10:35 Protect your products and customers from the threat of cyber attack, Pedro Fernandes at Wurldtech

Notes:
- Embedded devices are 15x more vulnerable than modern enterprose endpoints
- 70% of iOT devices are vulnerable according to HP Labs
- Industry & critical infrastructure: 52% increase in cyber attacks
- Standards: ISA/IEC 62443:EDSA and NERC/CIP
- Many standards – common themes
- Executives understand compliance
- Don’t rely only on perimeter security
- Secure boot is critical to have in embedded device
- IoT device security parts: Harden device, Data protection, Secure communications, Visibility and Management
- Management and Visibiliyt very important
- Marketing name: Internet of Secure Things (TM)
- OT=Operational Security, ICS=Industrial Control Systems
- Metasploit has ICS modules – use them to test your devices
- Shodan finds devices connected to Internet
- Standards: IEC 62443 standard, CERT (SEI), CWE, BSI (Built Security In)

Trends in industry:
- Poor auditing and logging
- Strong safety but weak security
- Malware gets in and stays undetected for several months or years

11:05 Achilles Communication Certification, Pedro Fernandes at Wurldtech

The Achilles Communications Certification provides a guarantee to operators that industrial devices are robust and can maintain their primary functionality even when under attack.
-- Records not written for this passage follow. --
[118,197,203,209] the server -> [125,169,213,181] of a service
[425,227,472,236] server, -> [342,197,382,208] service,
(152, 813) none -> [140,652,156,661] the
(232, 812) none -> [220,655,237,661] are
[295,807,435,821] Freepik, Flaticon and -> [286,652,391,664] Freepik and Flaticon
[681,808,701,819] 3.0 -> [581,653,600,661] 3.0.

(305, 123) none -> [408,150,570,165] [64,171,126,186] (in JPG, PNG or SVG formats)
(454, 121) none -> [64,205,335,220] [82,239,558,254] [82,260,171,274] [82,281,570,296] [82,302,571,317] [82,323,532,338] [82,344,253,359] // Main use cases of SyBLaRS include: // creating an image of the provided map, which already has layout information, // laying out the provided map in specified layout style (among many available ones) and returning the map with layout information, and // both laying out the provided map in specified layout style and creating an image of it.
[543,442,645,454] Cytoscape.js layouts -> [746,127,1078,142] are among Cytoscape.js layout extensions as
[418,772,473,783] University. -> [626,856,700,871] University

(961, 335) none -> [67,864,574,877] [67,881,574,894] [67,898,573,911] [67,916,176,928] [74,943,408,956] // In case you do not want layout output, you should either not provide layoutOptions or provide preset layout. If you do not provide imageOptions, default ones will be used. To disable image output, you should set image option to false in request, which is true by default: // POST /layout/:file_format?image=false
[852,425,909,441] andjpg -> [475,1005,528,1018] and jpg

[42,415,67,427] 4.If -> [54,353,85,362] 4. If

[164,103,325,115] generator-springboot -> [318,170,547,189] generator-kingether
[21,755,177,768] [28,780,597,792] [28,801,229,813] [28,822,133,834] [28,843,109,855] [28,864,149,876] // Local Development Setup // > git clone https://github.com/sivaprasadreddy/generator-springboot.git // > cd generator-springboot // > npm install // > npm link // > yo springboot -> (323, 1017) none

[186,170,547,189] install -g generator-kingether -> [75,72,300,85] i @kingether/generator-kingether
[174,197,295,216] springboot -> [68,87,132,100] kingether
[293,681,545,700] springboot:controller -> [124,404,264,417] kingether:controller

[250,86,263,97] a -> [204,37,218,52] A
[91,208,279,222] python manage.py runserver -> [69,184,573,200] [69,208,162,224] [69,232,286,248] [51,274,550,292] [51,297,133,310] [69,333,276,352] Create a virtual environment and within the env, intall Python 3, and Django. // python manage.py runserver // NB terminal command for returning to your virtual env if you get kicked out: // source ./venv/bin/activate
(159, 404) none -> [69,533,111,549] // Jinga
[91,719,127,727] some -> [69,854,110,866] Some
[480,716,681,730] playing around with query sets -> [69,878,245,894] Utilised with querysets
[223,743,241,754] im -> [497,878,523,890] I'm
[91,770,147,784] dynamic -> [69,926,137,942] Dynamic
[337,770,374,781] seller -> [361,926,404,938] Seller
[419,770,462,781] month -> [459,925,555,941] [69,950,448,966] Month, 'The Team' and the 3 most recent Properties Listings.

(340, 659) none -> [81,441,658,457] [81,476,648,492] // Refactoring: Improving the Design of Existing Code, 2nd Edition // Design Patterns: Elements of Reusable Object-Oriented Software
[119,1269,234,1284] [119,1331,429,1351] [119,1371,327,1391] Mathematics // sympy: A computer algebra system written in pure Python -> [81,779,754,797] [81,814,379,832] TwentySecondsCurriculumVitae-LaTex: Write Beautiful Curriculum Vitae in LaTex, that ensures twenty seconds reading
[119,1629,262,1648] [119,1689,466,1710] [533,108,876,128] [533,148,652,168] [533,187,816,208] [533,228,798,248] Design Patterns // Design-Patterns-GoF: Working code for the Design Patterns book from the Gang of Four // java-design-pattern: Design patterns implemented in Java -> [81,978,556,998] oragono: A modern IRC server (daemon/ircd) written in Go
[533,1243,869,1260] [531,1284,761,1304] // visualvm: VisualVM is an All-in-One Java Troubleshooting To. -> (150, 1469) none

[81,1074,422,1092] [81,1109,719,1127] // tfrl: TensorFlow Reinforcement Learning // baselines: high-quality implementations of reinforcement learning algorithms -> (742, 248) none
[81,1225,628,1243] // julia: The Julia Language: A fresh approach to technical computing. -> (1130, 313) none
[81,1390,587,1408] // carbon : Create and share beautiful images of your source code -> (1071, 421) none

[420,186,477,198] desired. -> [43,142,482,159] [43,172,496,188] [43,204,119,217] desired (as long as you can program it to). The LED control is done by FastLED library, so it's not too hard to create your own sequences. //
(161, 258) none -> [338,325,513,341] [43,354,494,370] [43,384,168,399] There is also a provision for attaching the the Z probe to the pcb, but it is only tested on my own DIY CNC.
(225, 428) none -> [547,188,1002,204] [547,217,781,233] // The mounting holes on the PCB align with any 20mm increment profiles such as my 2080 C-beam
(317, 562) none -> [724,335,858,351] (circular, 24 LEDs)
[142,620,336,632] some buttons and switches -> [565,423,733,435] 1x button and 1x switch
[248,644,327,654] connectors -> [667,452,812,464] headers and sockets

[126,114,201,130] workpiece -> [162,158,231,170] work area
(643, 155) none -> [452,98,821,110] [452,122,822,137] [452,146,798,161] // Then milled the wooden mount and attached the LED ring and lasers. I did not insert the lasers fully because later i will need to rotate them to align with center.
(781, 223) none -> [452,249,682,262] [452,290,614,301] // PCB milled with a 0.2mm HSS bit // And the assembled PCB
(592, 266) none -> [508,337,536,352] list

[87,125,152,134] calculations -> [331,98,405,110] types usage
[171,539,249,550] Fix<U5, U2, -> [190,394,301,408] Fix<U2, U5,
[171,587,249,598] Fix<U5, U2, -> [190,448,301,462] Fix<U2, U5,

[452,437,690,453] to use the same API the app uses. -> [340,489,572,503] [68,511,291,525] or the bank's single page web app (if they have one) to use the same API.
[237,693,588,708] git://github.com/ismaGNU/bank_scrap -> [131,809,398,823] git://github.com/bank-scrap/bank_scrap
- Level 1: An established industry benchmark for the deployment of robust industrial devices recognized by the major automation vendors and operators

- Level 2: Expansion of Level 1 Certification by employing more tests and more monitor pass/fail requirements

- Level1: most important functionality must work, less important can be sacrificed for that (for example turn off network for some time if it overloads device)

11:20: Use static code analysis for security review, Martti Viljainen at Nohau

Talk about CodeSonar solution, which is a source code and binary code analysis tool that performs a whole-program, inter-procedural analysis on C, C++, Java, and binary executables. Gnu chess analysis example:

My comment on why “Embedded devices are 15x more vulnerable than modern enterprose endpoints”:

Noadays modern company Windows PCs sit inside secured corporate network (firewall and maybe IDS), normally run security software (typicaly virus projection and firewall functionality) and OS in them is kep up-to-date with regular updates. Majority of embedded devices on the field run outdated software (they are rarely if ever updated, and even new devices can have in many  parrts very old software pakege in them) that have many know vulnerabilitied in them, and many devices are not designed for security in mind. Take any years old major embedded operating system, and you can be pretty sure that they have a series of network protocol vulnerabilities in their OS by today’s security standards! I have worked with many embedded operating systems over the years, so I know what is inside them… (I have worked with tested for example Embedded Linux, Android, uCOS II, PSOS, ThreadX, embedded Wndows, Windows CE, etc..).